魔王? 今この少女は魔王と言ったか。まさか冗談を言う雰囲気ではないし、聞き間違いでないとすれば、この少女は魔王の討伐を目指していると。
「そういえば、さっきの魔人も、魔王の復活がどうとか言ってたな」
オリヴァーがつぶやくと、「そうです」と少女が大きくうなずく。
「数か月前からでしょうか。魔人があちこちで何らかの行動を起こし始めたのです。そして彼らは一様に『魔王復活』を掲げている。このまま放っておけば手遅れになるでしょう。ですから誰かが倒す必要があるのです」
「でも、倒せるのか」
歴代の勇者、すなわち国ひとつを守るほどの力を持っていた者たちでさえ、結局魔王の発見すら叶わなかった。魔王の側近だとされる魔人も数人が生き残っているという。そんな状況で魔王を倒すなどあまりにも無謀だ。
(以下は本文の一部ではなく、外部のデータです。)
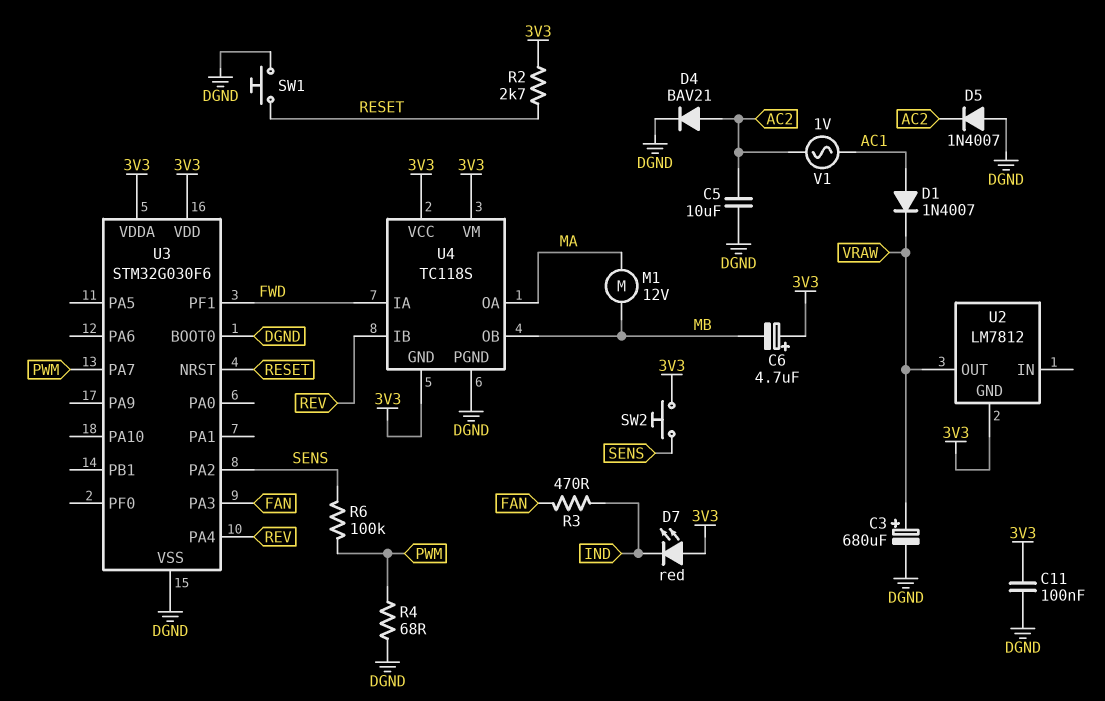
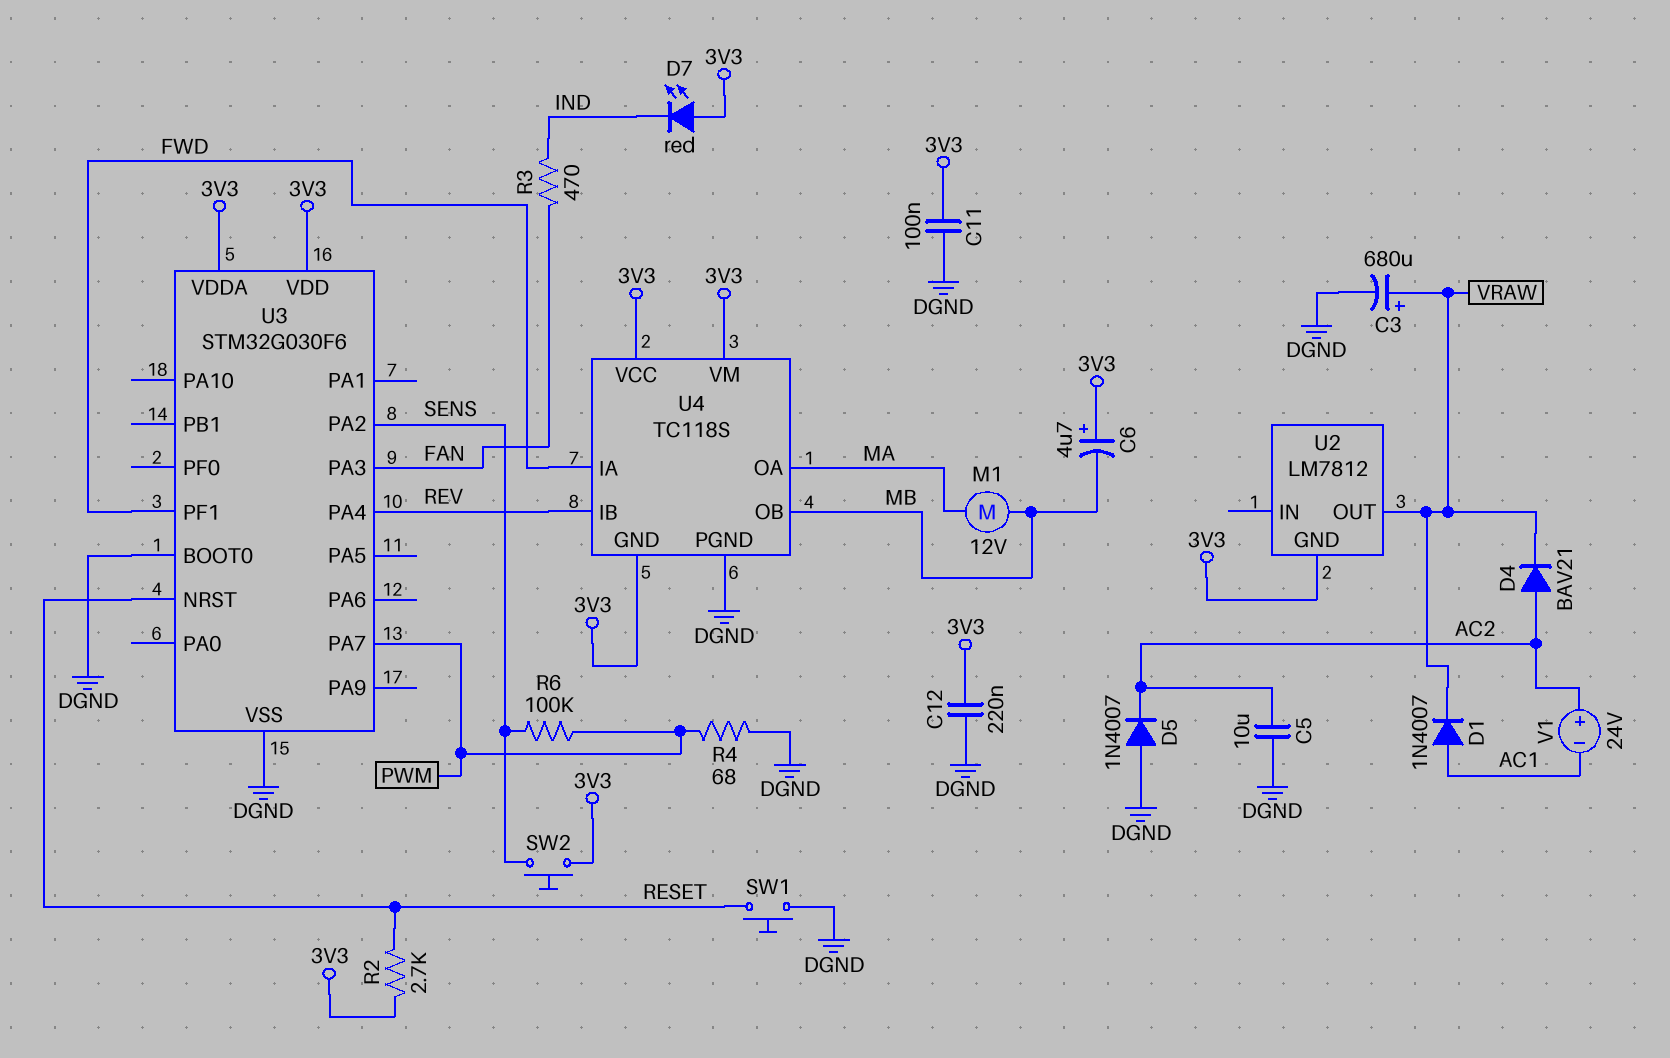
C12: none -> 220nF (3V3, DGND)
D4: diode BAV21 (A AC2, K DGND) -> diode BAV21 (A AC2, K VRAW)
V1: AC 1V (AC1, AC2) -> 24V (plus AC2, minus AC1)

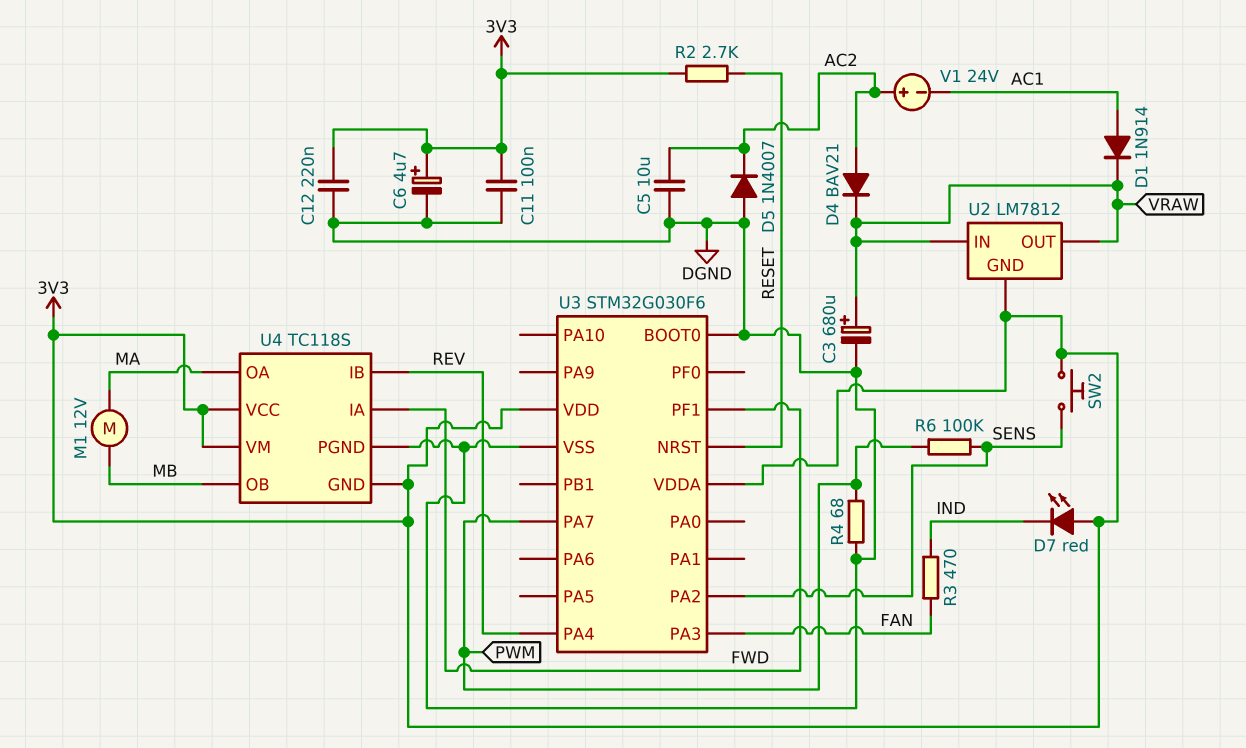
C6: 4.7uF (plus 3V3, minus MB) -> 4.7uF (plus 3V3, minus DGND)
D1: diode 1N4007 (A AC1, K VRAW) -> diode 1N914 (A AC1, K VRAW)
SW1: button (DGND, RESET) -> none
U2 pin IN: none -> VRAW

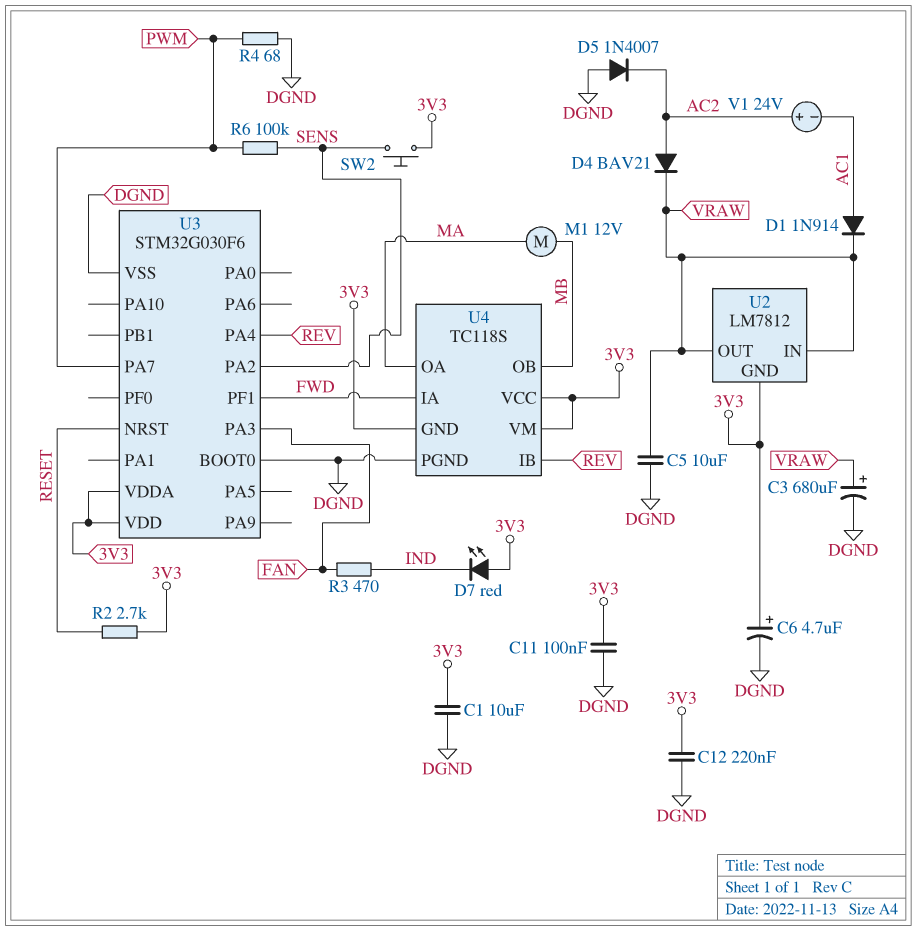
C1: none -> 10uF (3V3, DGND)
C5: 10uF (AC2, DGND) -> 10uF (DGND, VRAW)

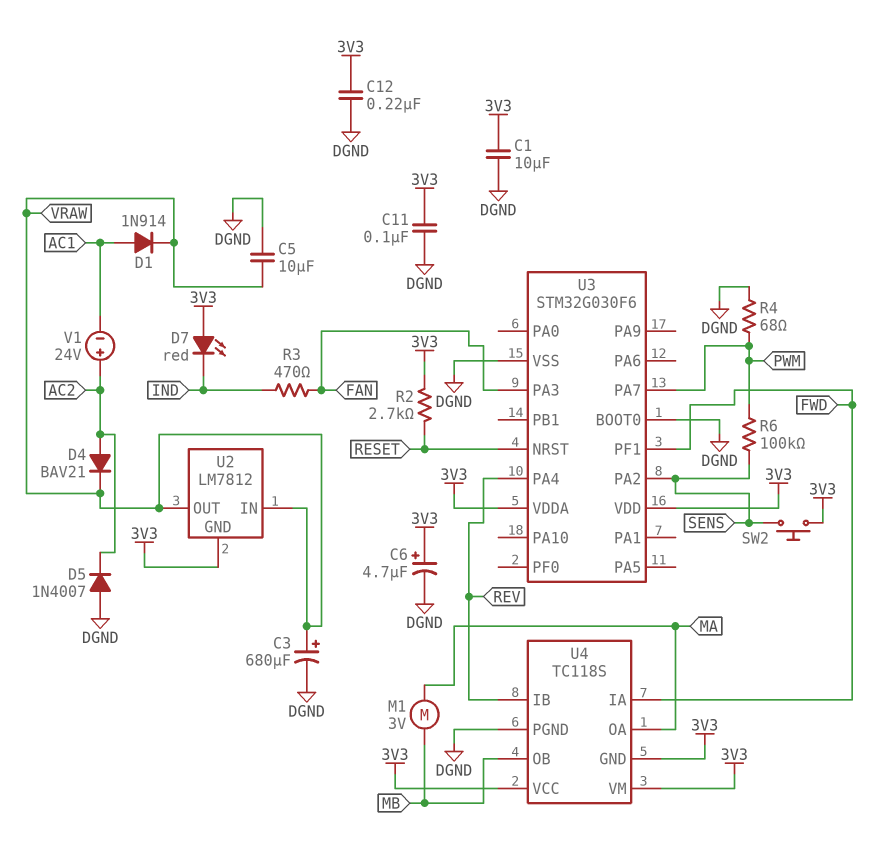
M1: motor 12V (MA, MB) -> motor 3V (MA, MB)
しかし、オリヴァーの不安をよそに、少女の表情はどこまでも穏やかだった。
「あなたのような仲間を集めて、もっともっと強くなれば、あるいは」
オリヴァーを真っすぐに見据えて言った。
「気づいていないかもしれませんが、あなたから途轍もない魔法の才能を感じます。歴代勇者の仲間、あるいは勇者そのものに匹敵する才能を」
とん、と。
その瞬間、何かがオリヴァーの心を強く押した。
才能。
母のリューディアもユゼックも言っていた。子どもに希望を抱かせるための建前ではなく、オリヴァー自身を信じるような声で、「才能がある」と。その言葉が少女の眼差しによってかっちりとした輪郭を得たような、そんな感覚だった。
「お名前は?」
「オリヴァー・ベルメールだ」
「私はエステルと言います。訳あって姓は名乗れませんので適当に呼んでください」
「ない?」
「旅に出る時に少しばかり邪魔で」
旅をするのに苗字が邪魔になることがあるのか。想像しづらいが、オリヴァーはそういうこともあるのだろうと素直に受け入れることにした。この少女――エステルに関してはあまりにも謎が多すぎる。いちいち疑問を抱いていたら何も進まない。
そんなオリヴァーの心情を察するように、エステルは「さて」と会話を切り上げて周囲を見回した。
「村長さんにお会いしたいのですが、存命でしょうか?」
少女の問いかけに、オリヴァーはようやくフレンを連れてきた村人のことを思い出した。
彼女をこの村に連れてきたのは、他でもない。バルト村長だ。